Bayesian modeling with R and Stan (5): Time series with seasonality
In the previous post, we successfully estimated a model with a nonlinear trend by using Stan.
But please remember this is a time series dataset. Does it include any other kind of nonlinear components? Yes, we have to be careful for seasonality. Actually when I generate the dataset, I added a seasonal component with a 7 days cycle.
Then we have to change the model as follows.
The model above can be described with a Stan code below. Save it as "hb_ts2.stan".
data { int<lower=0> N; real<lower=0> x1[N]; real<lower=0> x2[N]; real<lower=0> x3[N]; real<lower=0> y[N]; } parameters { real trend[N]; real season[N]; real s_trend; real s_q; real s_season; real<lower=0> a; real<lower=0> b; real<lower=0> c; real d; } model { real q[N]; real cum_trend[N]; for (i in 7:N) { season[i]~normal(-season[i-1]-season[i-2]-season[i-3]-season[i-4]-season[i-5]-season[i-6],s_season); } for (i in 3:N) trend[i]~normal(2*trend[i-1]-trend[i-2],s_trend); cum_trend[1]<-trend[1]; for (i in 2:N) cum_trend[i]<-cum_trend[i-1]+trend[i]; for (i in 1:N) q[i]<-y[i]-cum_trend[i]-season[i]; for (i in 1:N) q[i]~normal(a*x1[i]+b*x2[i]+c*x3[i]+d,s_q); }
Are you ready? Now just run as below. It may take much long time because computing seasonality is heavy, so please be patient :)

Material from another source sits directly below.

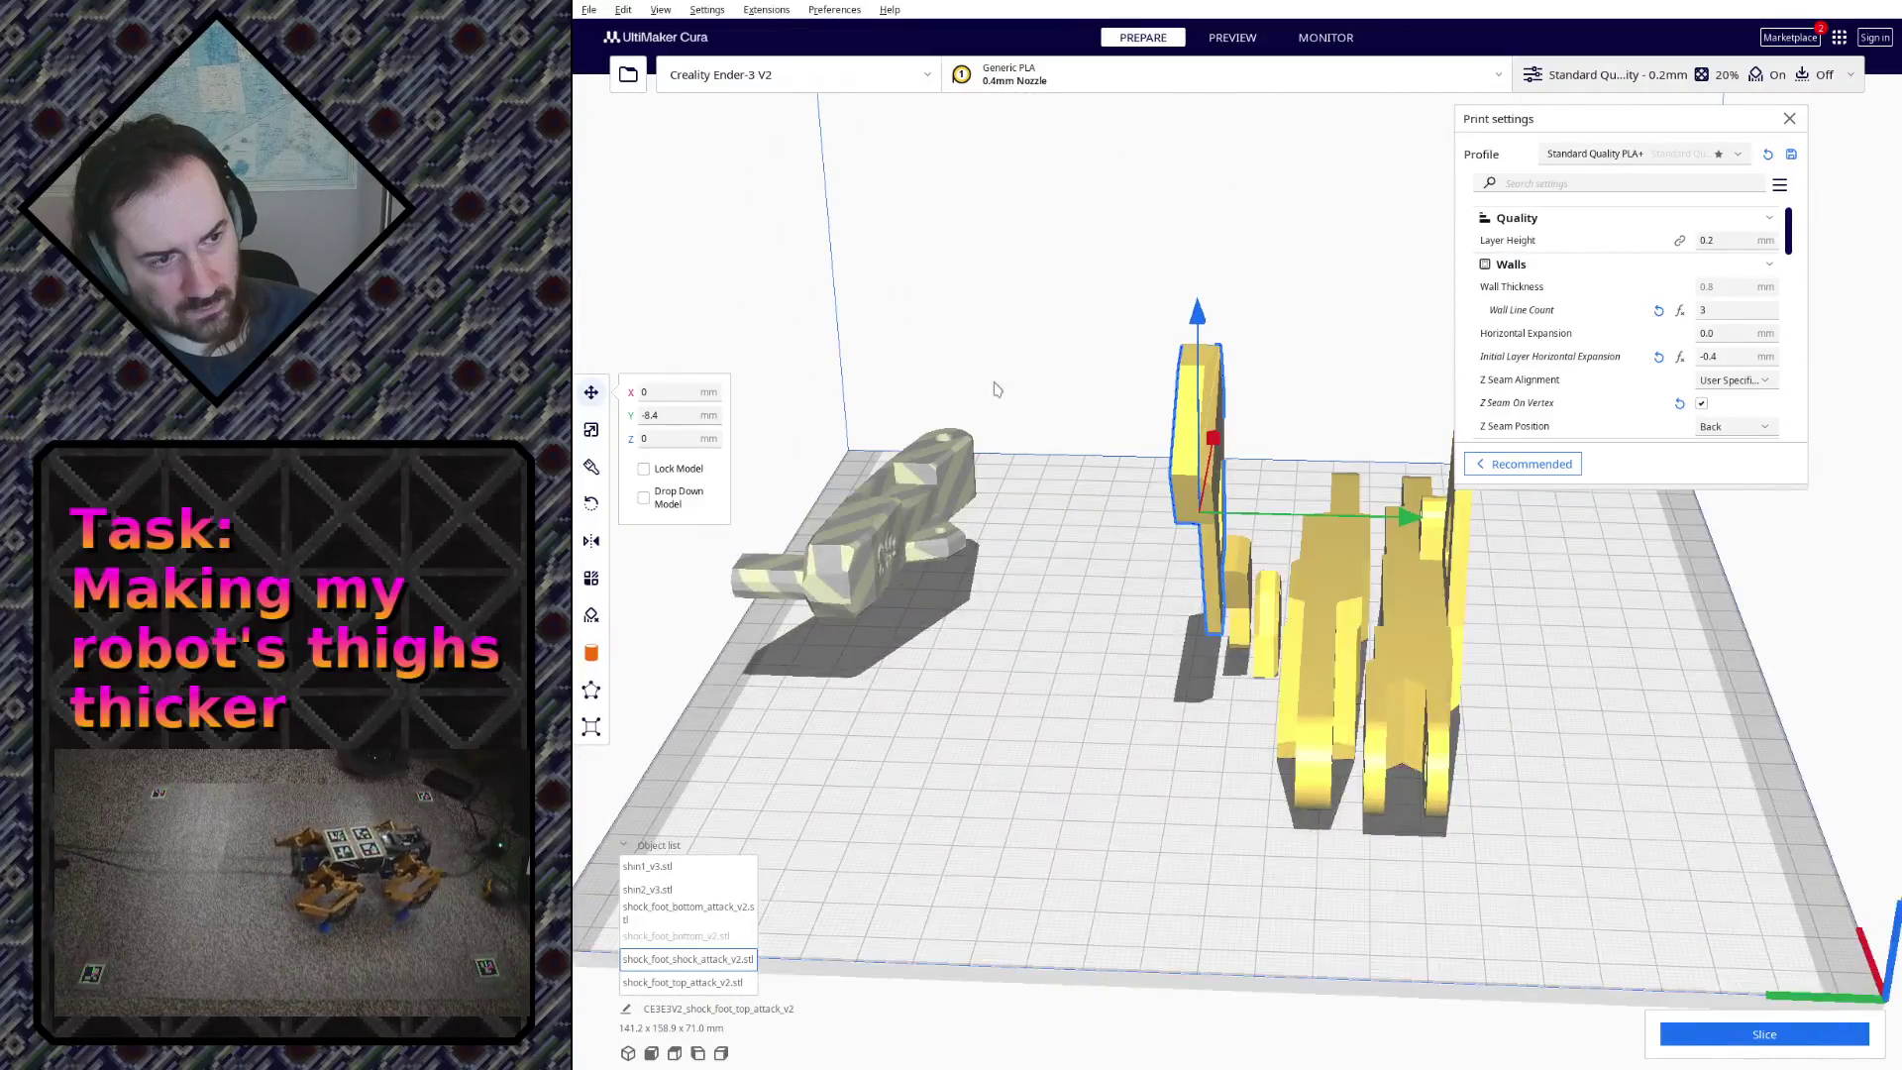
pyautogui.click(591, 502)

> fit2<-stan(file='hb_ts2.stan',data=dat,iter=1000,chains=4) > fit2.smp<-extract(fit2) > dens2_a<-density(fit2.smp$a) > dens2_b<-density(fit2.smp$b) > dens2_c<-density(fit2.smp$c) > dens2_d<-density(fit2.smp$d) > a_est2<-dens2_a$x[dens2_a$y==max(dens2_a$y)] > b_est2<-dens2_b$x[dens2_b$y==max(dens2_b$y)] > c_est2<-dens2_c$x[dens2_c$y==max(dens2_c$y)] > d_est2<-dens2_d$x[dens2_d$y==max(dens2_d$y)] > trend_est2<-rep(0,100) > for (i in 1:100) { + tmp<-density(fit2.smp$trend[,i]) + trend_est2[i]<-tmp$x[tmp$y==max(tmp$y)] + } > week_est2<-rep(0,100) > for (i in 1:100) { + tmp<-density(fit2.smp$season[,i]) + week_est2[i]<-tmp$x[tmp$y==max(tmp$y)] + } > pred2<-a_est2*d$x1+b_est2*d$x2+c_est2*d$x3+d_est2+cumsum(trend_est2)+week_est2 > matplot(cbind(d$y,pred2),type='l',lty=1,lwd=c(2,3),col=c(1,2)) > legend('topleft',c('Data','Predicted'),col=c(1,2),lty=1,lwd=c(2,3),cex=1.5,ncol=2) > cor(d$y,pred) [1] 0.9452432 > cor(d$y,pred2) [1] 0.9949925
Perfect! Just for your information, plot its seasonal component.
> plot(week_est2,type='l')
It's a precise 7-days cycle. Parameters are also well estimated, better than without seasonality.
> a_est2 [1] 0.0001505969 > b_est2 [1] 0.0002937902 > c_est2 [1] 5.39804e-05 > d_est2 [1] 1516.145
The only failure is an intercept because it can be included in the other components such as trend or seasonality. I have no idea for solving it but it doesn't matter I think.
Finally, just plot as below.
> matplot(cbind(d$y,pred2,cumsum(trend_est2)+d_est2,week_est2+cumsum(trend_est2)+d_est2),type='l',lty=1,lwd=c(2,3,2,2),col=c('black','red','blue','green')) > legend('topleft',c('Data','Predicted','Trend','Seasonality + Trend'),col=c('black','red','blue','green'),lty=1,lwd=c(2,3,2,2),cex=1.2,ncol=2)
A trend and seasonality are decomposed and visualized.
Conclusions
The lessons we learn in these 2 posts are:
- A time series with a nonlinear trend cannot be precisely modeled by usual linear regression
- As well as dynamic linear modeling or state-space modeling, Bayesian modeling with MCMC can model it
- In case of usual econometric time series analysis, you have to be careful for seasonality
In some extreme cases a time series may contain further complicated nonlinear components such as weekend effect, ultra-long term trend, etc. But Bayesian modeling can handle them with its great flexibility.